Stored data entries:
+---+
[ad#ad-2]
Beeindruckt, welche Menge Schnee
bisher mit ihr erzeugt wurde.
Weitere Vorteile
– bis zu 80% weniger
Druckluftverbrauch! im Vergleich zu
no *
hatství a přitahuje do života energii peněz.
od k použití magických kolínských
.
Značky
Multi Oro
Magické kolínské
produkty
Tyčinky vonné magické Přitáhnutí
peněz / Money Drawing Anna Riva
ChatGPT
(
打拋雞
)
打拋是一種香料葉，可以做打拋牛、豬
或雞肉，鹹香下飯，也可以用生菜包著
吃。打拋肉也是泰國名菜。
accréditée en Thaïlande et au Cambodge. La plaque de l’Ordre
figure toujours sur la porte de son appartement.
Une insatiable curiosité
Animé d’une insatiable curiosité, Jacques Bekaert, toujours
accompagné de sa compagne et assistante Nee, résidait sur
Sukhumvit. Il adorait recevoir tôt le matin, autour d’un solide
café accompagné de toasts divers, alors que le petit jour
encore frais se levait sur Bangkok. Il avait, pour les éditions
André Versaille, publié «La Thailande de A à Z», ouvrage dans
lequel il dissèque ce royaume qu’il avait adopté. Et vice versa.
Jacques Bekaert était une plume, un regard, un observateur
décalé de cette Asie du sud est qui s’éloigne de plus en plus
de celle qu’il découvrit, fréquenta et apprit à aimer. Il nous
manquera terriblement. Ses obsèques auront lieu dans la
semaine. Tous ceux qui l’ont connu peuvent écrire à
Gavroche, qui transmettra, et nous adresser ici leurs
+---+
*Exercise requirements*:
The expected answer is an exact copy of the lines above, beginning at the line with "或雞肉，鹹香下飯，也可以用生菜包著" and ending at the line with "accompagné de sa", with both ends in.

*Reply to the task*:
或雞肉，鹹香下飯，也可以用生菜包著
吃。打拋肉也是泰國名菜。
accréditée en Thaïlande et au Cambodge. La plaque de l’Ordre
figure toujours sur la porte de son appartement.
Une insatiable curiosité
Animé d’une insatiable curiosité, Jacques Bekaert, toujours
accompagné de sa compagne et assistante Nee, résidait sur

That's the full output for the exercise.